吹田市で改修した小さな家庭菜園のあるいえに久しぶりに伺いました。
幼少期から住まわれていた住宅を今後も住み継いでいくために、断熱性能の向上と耐震補強を計画した物件です。
改修範囲を絞り込むことで、予算内で性能向上と内装の更新を両立しました。
竣工してから1年経ちましたので、メンテナンスに伺いました。
早くも1年が経過したということにびっくりします。
メンテナンスはコアー建築工房の大谷さんにご対応いただきました。
当日に確認すべき事項は住まい手より共有していただいていたので、早速様子を見てまわりました。
一通り状況を把握し、早速対応していきます。
写真は引き戸の引きしろを調整してくださっているところです。
引き戸が少し手前で止まるようにしたいということで、木端を戸袋内部に入れて微調整しました。
戸袋の内部には工具が入らないため、細長い物(ノコギリ)で木端を奥に押し込んでいきます。
調整後は引き戸の手掛けが戸袋内部に入り込まない位置で引き戸が止まるようになりました。
その後も現場の状況を把握し、柔軟な発想で的確に対処していきます。
1つの項目数分程度で対処されていました。
長年の経験と知識、道具や材料など事前の準備をして初めてできる仕事だと感じました。
僕は改修後の室内の様子を見てまわりました。
竣工してから1年経ち、竣工時にはなかった生活の雰囲気を肌で感じます。
竣工時のドレスアップしたような雰囲気もいいですが、暮らしが伝わってくる今の雰囲気も好きです。

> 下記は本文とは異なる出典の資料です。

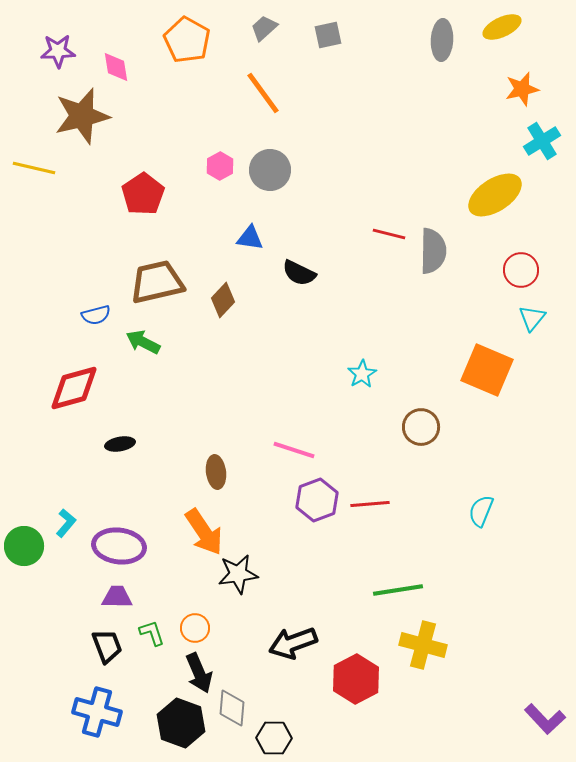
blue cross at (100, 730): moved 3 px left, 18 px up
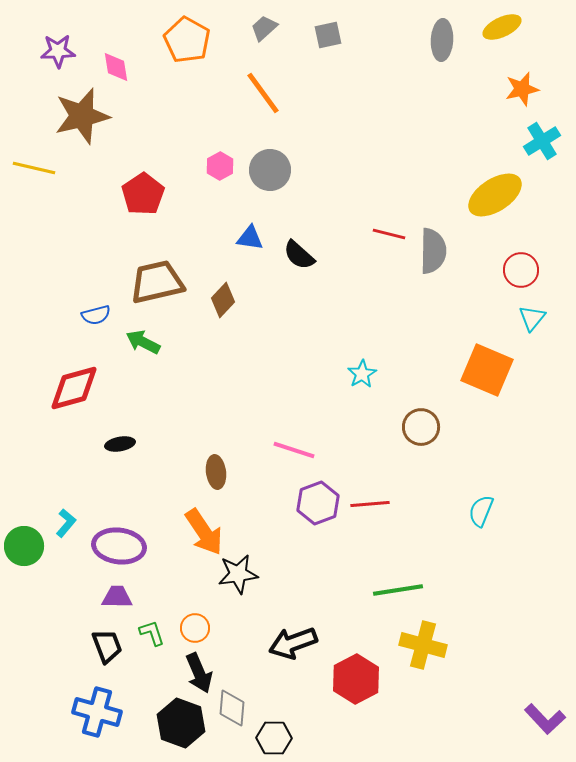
black semicircle at (299, 273): moved 18 px up; rotated 16 degrees clockwise
purple hexagon at (317, 500): moved 1 px right, 3 px down
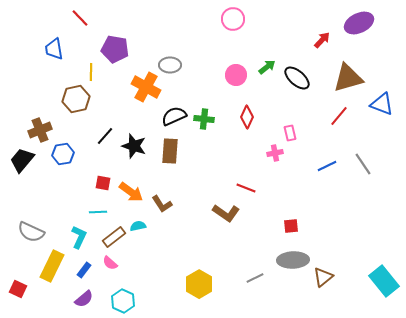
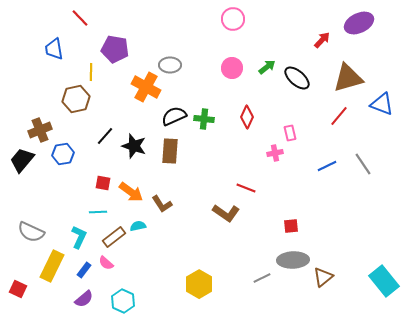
pink circle at (236, 75): moved 4 px left, 7 px up
pink semicircle at (110, 263): moved 4 px left
gray line at (255, 278): moved 7 px right
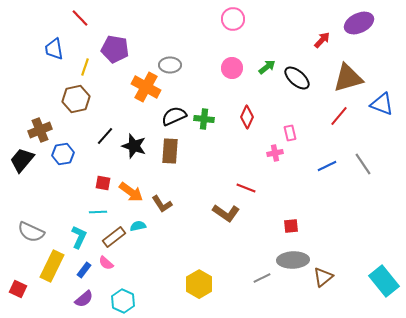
yellow line at (91, 72): moved 6 px left, 5 px up; rotated 18 degrees clockwise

広い窓台に置かれた家電など、計画時に想定していた通りに使用されている様子に、どことなく達成感を覚えました。
反対に計画時には想像していなかった使い方をされているのを見るのも楽しいですし、勉強になります。
柔軟に住みこなされているようで一安心です。
外回りも確認していきます。
WASH建築設計室で製作した木格子も特に不具合なく安心しました。
色味も竣工時とあまり変わりなく全体の雰囲気によく馴染んでいます。
駐車場部分は屋根を補強して、目隠しパネルを取り付けています。
この柱と目隠しパネルが道具を置くのにちょうどいいちょっとしたスペースを生んでいます。
普段の生活が想像できて楽しいです。
1年メンテナンスに伺うことが決まり、個人的に楽しみにしていたことが家庭菜園を見ることです。
物件名に取り入れたぐらい、このいえの重要な要素だと思っています。
外回りを歩くと最初に目につく場所には、さつまいもが育てられていました。
昨年はお孫さんと一緒にさつまいも掘りをされたとのことです。
好評だったみたいで、今年も秋に収穫イベントを開催予定だそうです。
他にはズッキーニやオクラ、枝豆、ゴーヤが育てられています。
オクラは立派な実と綺麗な花を咲かせていました。いいタイミングで訪問できました。
ズッキーニも実が出来始めていました。生命力を感じます。
ゴーヤは今年はうまくいかなかったみたいでしたが、またリベンジされるみたいです。
今年も精力的に様々な野菜を育てられていました。
お庭の野菜とお花の管理をされに、週に1度ぐらい来られているみたいです。
元々は親戚が集まれるようにとご依頼をいただきましたが、頻繁に来てくださっているようで嬉しい限りです。
お庭には変わらず立派な紅葉が植っています。
手入れが行き届いていて、気持ちの良い空間になっています。
暑くなってきたのでこれからの季節はお庭にプールを広げて、お孫さんたちは水遊びをされるみたいです。
この日も非常に暑く、お話を聞いて水遊びをしたくなりました。
小さな家庭菜園のあるいえに久しぶりに訪問し、暮らしぶりを感じることができて非常に充実した日となりました。
住まい手が楽しそうに家庭菜園やお孫さんとのお話をしてくださり、改めて携わらせていただいてよかったなと思いました。